YOUR OBJECTIVE:
Go to the line holding "right shoulder: (287, 177)" in the data below and repeat it exactly, then each line after it up to and including the one holding "right elbow: (220, 181)". Omit pictures.

EXERCISE MATERIAL:
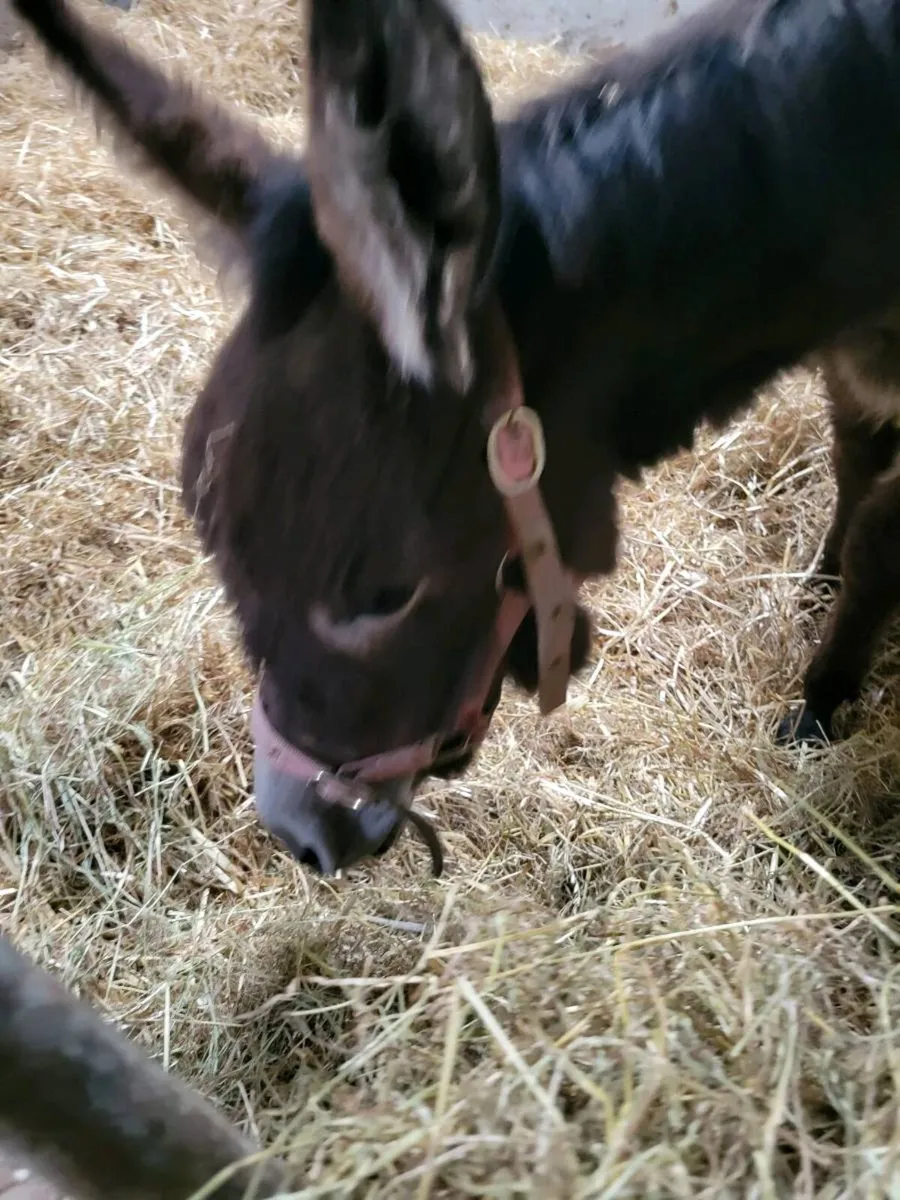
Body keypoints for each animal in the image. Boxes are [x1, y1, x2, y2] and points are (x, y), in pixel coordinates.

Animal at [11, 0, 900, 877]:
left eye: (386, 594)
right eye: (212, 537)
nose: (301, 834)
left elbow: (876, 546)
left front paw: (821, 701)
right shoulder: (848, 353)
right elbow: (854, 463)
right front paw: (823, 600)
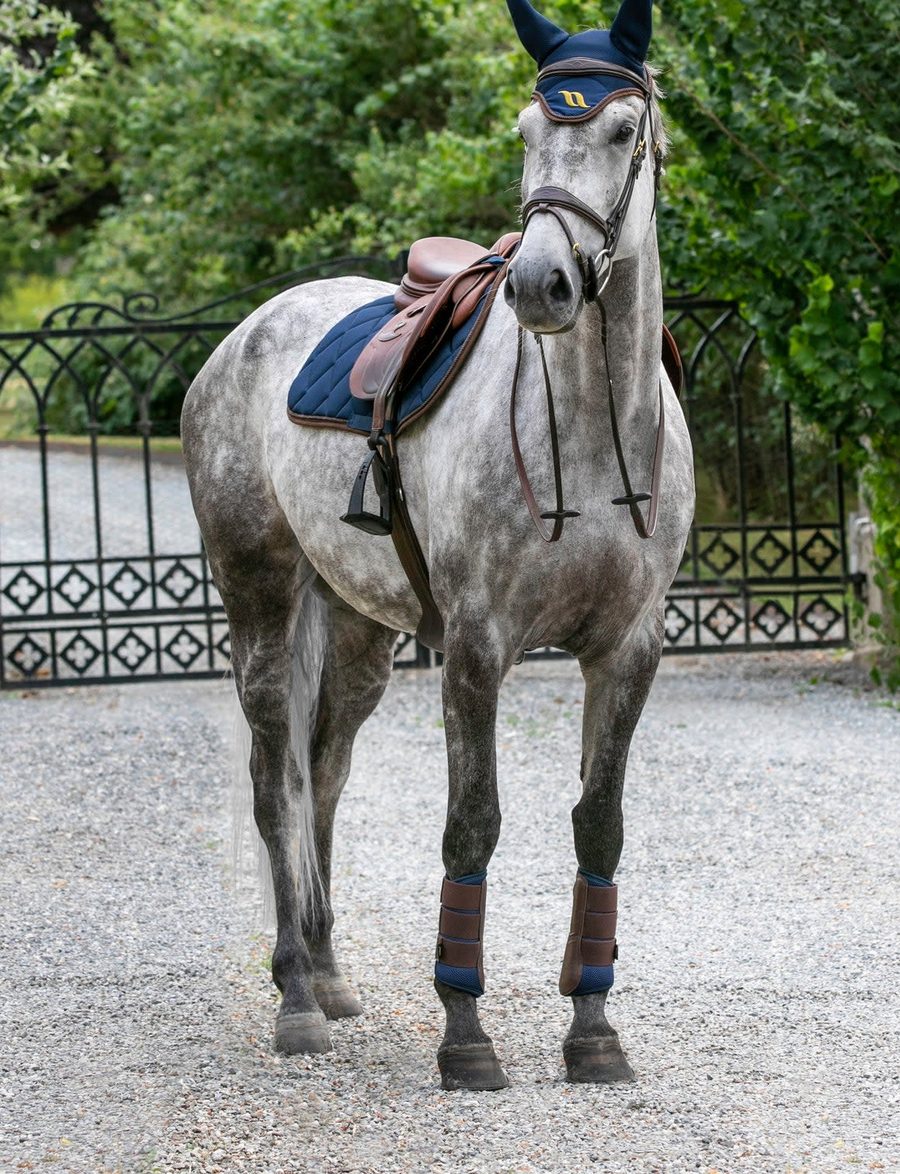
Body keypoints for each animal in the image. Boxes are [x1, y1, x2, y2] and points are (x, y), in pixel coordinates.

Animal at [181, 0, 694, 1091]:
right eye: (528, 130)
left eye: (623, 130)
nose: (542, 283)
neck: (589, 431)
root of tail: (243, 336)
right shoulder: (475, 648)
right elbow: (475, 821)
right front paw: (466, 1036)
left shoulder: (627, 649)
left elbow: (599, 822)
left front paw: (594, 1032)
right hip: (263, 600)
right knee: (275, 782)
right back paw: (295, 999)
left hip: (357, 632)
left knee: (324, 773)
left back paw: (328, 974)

==

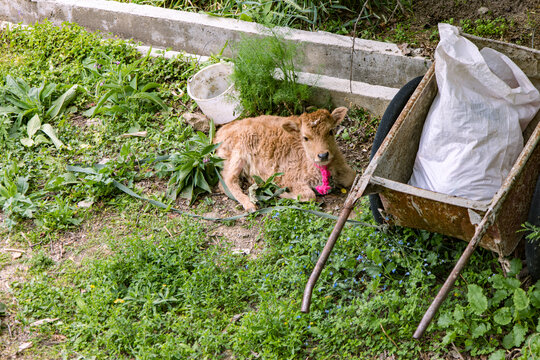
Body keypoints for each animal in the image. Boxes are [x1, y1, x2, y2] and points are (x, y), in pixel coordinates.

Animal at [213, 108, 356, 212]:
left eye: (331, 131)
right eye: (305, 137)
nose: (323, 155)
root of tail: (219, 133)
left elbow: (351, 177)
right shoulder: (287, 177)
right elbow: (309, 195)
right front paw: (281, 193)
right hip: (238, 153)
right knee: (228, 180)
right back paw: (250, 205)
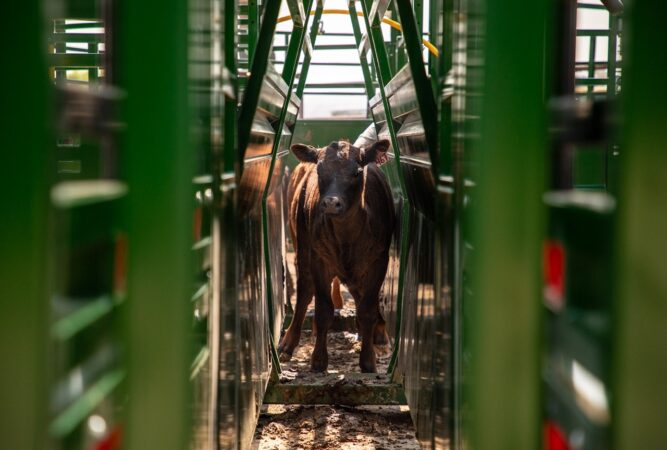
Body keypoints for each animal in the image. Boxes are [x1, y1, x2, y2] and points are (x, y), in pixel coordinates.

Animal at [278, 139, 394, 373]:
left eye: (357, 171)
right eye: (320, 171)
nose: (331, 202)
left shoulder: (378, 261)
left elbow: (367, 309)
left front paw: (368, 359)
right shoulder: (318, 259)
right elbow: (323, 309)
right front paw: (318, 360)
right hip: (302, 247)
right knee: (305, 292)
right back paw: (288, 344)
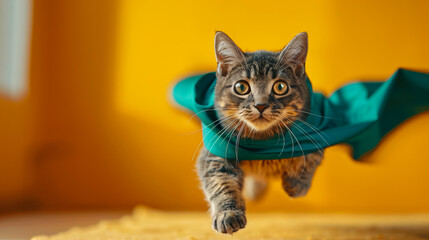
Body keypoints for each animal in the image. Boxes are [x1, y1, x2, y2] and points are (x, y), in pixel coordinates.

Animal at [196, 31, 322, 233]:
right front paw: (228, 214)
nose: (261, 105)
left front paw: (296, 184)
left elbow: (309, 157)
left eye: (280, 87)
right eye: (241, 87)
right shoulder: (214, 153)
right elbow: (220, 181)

---

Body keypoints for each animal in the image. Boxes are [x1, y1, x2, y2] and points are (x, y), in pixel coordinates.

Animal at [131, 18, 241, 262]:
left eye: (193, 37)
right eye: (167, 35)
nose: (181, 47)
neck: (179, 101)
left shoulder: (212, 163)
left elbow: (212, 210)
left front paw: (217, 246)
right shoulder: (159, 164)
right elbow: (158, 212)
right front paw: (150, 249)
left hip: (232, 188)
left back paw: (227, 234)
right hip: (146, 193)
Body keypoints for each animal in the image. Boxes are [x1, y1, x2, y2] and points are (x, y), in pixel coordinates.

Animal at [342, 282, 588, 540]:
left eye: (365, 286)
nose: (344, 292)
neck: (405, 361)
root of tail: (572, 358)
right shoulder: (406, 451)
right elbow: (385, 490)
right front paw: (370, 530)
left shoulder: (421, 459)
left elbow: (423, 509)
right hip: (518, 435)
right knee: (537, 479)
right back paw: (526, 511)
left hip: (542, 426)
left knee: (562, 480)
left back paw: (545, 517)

OUTPUT BELOW:
right shoulder: (287, 177)
right elbow: (309, 195)
right front paw: (281, 193)
right hip: (238, 153)
right knee: (228, 180)
right back paw: (250, 205)
Body keypoints for each animal in the image. Boxes are [x1, y1, x2, y2] and points are (x, y), in pixel coordinates.

Animal at [278, 139, 394, 373]:
left eye: (357, 171)
right eye: (320, 171)
nose: (331, 202)
left shoulder: (378, 261)
left elbow: (367, 309)
left front paw: (368, 359)
right shoulder: (318, 259)
right elbow: (323, 309)
right front paw: (318, 360)
right hip: (302, 247)
right knee: (305, 292)
right back paw: (288, 344)
Body keypoints for each animal in the image. Boxes are [x1, y1, x2, y2] and points are (x, y), in pixel coordinates.

Animal at [196, 31, 322, 233]:
right front paw: (228, 214)
nose: (261, 105)
left front paw: (296, 184)
left elbow: (309, 157)
left eye: (280, 87)
right eye: (241, 87)
right shoulder: (214, 153)
right elbow: (220, 181)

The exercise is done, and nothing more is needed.